Conclusion of the UTA case now focuses full attention on the 1988 downing of Pan Am 103 over Lockerbie, Scotland, that killed 270 people. Libya has long denied British and American accusations that its agents sabotaged the New York- bound 747.

However, it appears Libya did, in fact, commit this act of terror, likely in revenge for the 1986 American bombing of Libya, that killed over 100 Libyans. The US clearly tried to assassinate Khadaffi by striking his residence with precision, laser-guided bombs, as I saw firsthand when he guided me through the ruins of his home. The US bombs missed Khadaffi, but killed his 2-year old daughter in her bed.

After Lockerbie, Washington and London pressured the UN Security Council to impose punishing sanctions on Libya, prohibiting arms sales and air travel, to force it to turn over two intelligence agents suspected of sabotaging flight 103.

Libya has been under intense pressure from Egypt, as well as the UN and the west, to hand over the suspects for trial. After a year of painful negotiations, Libya finally agreed last Friday to hand over its two accused agents for trial in the Netherlands by April 6 in a deal brokered by South African leader, Nelson Mandela, who has long been a friend of Khadaffi. The Libyan agents will be tried in the Netherlands under Scottish law.

The Libyans clearly feared their agents, once examined in court, would implicate higher-ups, no doubt including Abdullah Senoussi. If Libya's guilt were established, further sanctions might be slapped on Libya, and Col. Khadaffi totally discredited. But Libya is also desperate to escape sanctions which have isolated it and battered its economy at a time of falling oil prices.

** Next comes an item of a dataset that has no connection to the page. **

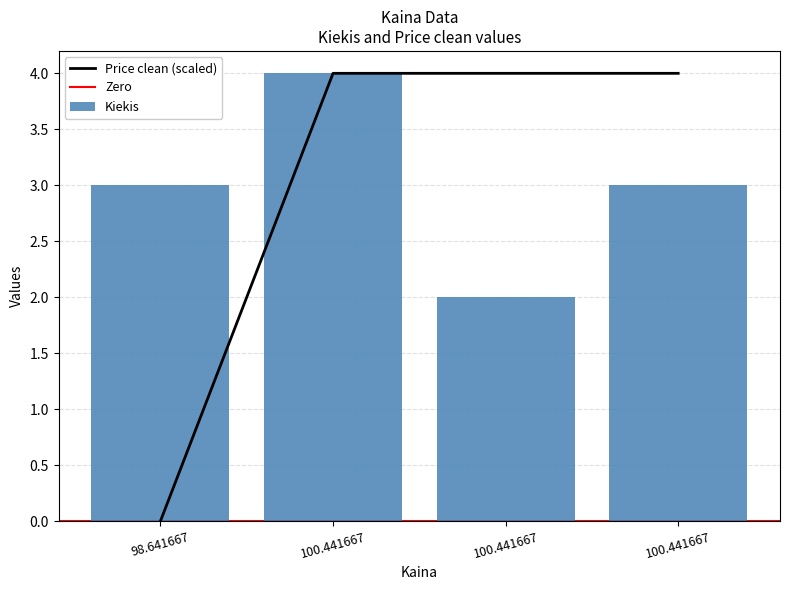

The Price clean series shows -2.1 at 98.641667. True or false?

False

Reinforcing suspicion of Libyan culpability, Libya's state press agency issued a curious statement: `Brother Guide (Khadaffi) has no political quality. He is the Guide of the revolution...The subject (the Lockerbie bombing) is within the attributions of the Foreign Ministry.'

Translation: `Khadaffi, as spiritual head of the Libyan state, knew nothing about airplane bombings. If there was a crime, it was done by the Foreign Ministry.'

So, Libya blamed the UTA bombing on its intelligence service. Now, the bumbling diplomats of Libya's hapless Foreign Ministry are apparently being blamed for the Pan Am crime.

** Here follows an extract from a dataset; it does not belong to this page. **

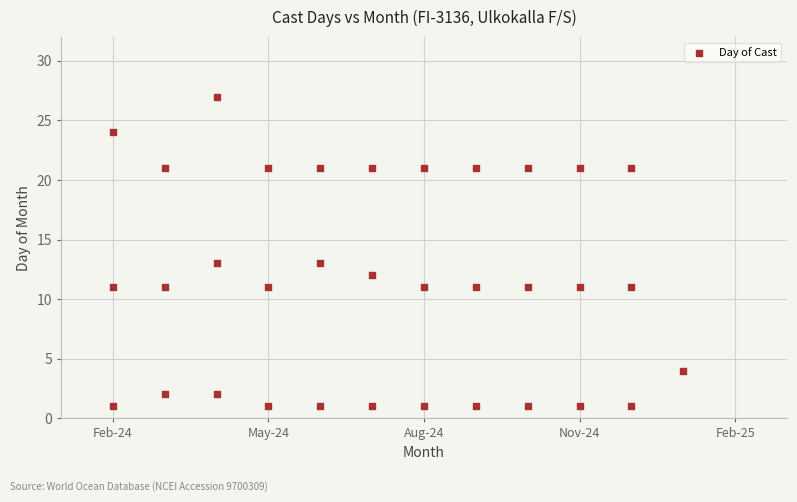

What is the range of X values (max minus min)?

11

Col. Khadaffi seems to be throwing subordinates to the wolves who are relentlessly pursuing him and snapping at his heels. He is betting the west, which wants to resume business with oil-rich Libya, may be mollified by this token sacrifice, and let him off the hook. It's possible Khadaffi may not have actually sanctioned these plots, but as Brother Guide, the responsibility for these crimes stops right at his tent.

[Eric Margolis is a syndicated foreign affairs columnist and broadcaster based in Toronto, Canada.]